Among the smaller birds, we saw Savannah Sparrows, House Finches, White-Crowned and Golden Crowned Sparrows, Brewer’s Blackbirds, Red-Winged Blackbirds, Meadowlarks, Black Phoebes, and Magpies.
In some of the fields, we saw Sandhill Cranes (usually among flocks of Greater White-Fronted Geese that had settled onto the ground at their feet). There were also a few Snow Geese in the mix, some of them juveniles still in their “blue goose” coloring.
In the shallow waters we also saw Black-Necked Stilts, Least Sandpipers, Greater Yellowlegs, and Long-Billed Dowitchers and several Great Egrets. And among the ducks we saw were Green-Winged Teals, Cinnamon Teals, Mallards, Northern Pintails and Northern Shovelers… Oh, and American Coots.

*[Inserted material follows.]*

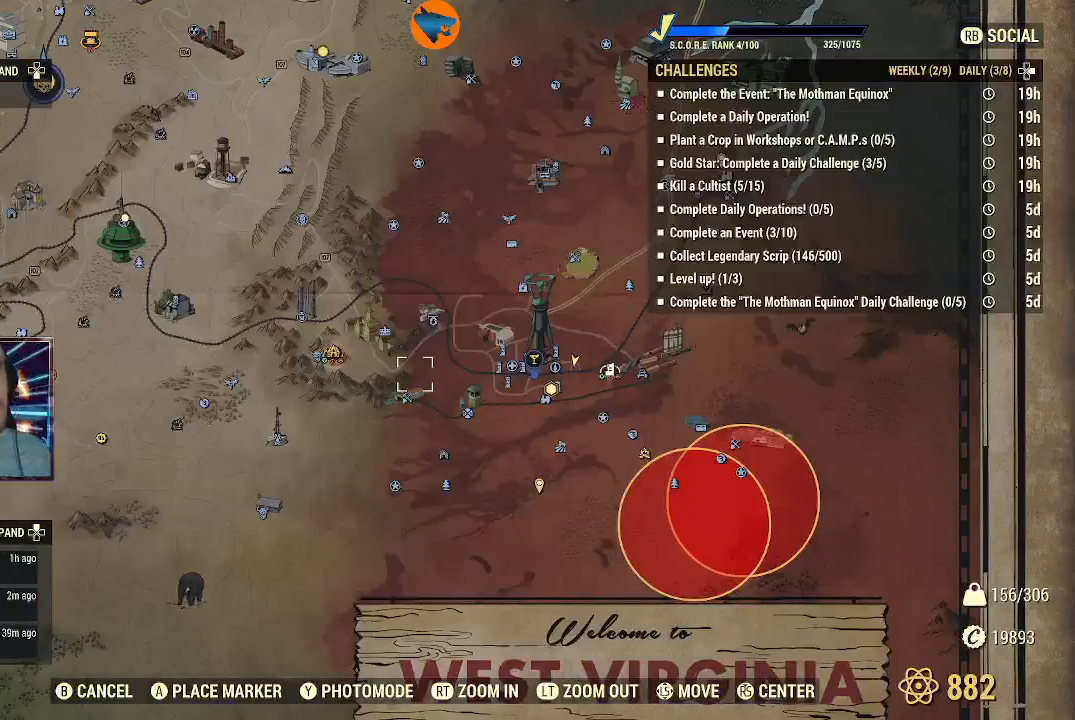
{"dt_ms": 500, "buttons": [], "left_stick": "center", "right_stick": "center", "events": []}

CLICK HERE for the full album of photos.
We chanced across a few of the common, early season mushrooms including Meadow Mushrooms, Scurfy Twiglets, some kind of chanterelle, Yellow Fieldcaps, some tiny Oak Leaf Pinwheels (which I, at first, mistook for Horsehair Fungi), and some pretty little Peeling Oysterlings. We weren’t really looking for them, so they were a nice surprise.
The slime mold we found was an almost-used-up specimen of Chocolate Tube Slime, Stemonitis splendens. It was right on the verge of going totally to spore. We found it on a stick laying by the road.
Checking out other sticks and stumps we found a variety of crust fungi, including some Giraffe Spot, and some really beautiful tooth fungi: one bright yellow orange, and one pure white with huge “teeth”. There was also some bright green Trichoderma viride fungi thrown in the mix of things on the sticks.
Among the lichens we found were Green Shield, Common Sunburst, Hooded Rosette, and Western Strap Lichen. All of those are pretty common and visible almost everywhere in this area.
Because of the lingering fog and overcast, I was hoping to see some Orbweaver spider webs decorated with dew, but no such luck. We DID find sheet web and funnel webs with the droplets on them, however.
We came across several Eastern Fox Squirrels, some of them foraging in the leaf litter, others pulling down twigs and leaves to make their dreys. They’re so accustomed to humans along the trail that they let us get pretty close to them before scurrying off.
Between the drive and the walking we did along the River Trail at the preserve, we were out for almost 6 hours! Although I was totally exhausted at the end of the walk (I hadn’t done that much in weeks), I was very happy and exhilarated that I was able to do it. Nature heals.
This was hike #85 of my annual hike challenge.
Before going home, we stopped at Huckleberry’s restaurant in Elk Grove for a late breakfast-for-lunch lunch. Everything on the menu looked sooooo appetizing; whoever took the photos for that did an excellent job. I wanted to eat EVERYTHING. I ended up ordering the steak and eggs combo with potatoes and huckleberry tea. Ummm… And a bacon Bloody Mary, of course. Hah! Oh…and green fried tomatoes. Never had them before and they were super yummy. Both Rox and I noticed they featured catfish on the lunch menu, so we’ll need to go back soon and get some of that. I love catfish.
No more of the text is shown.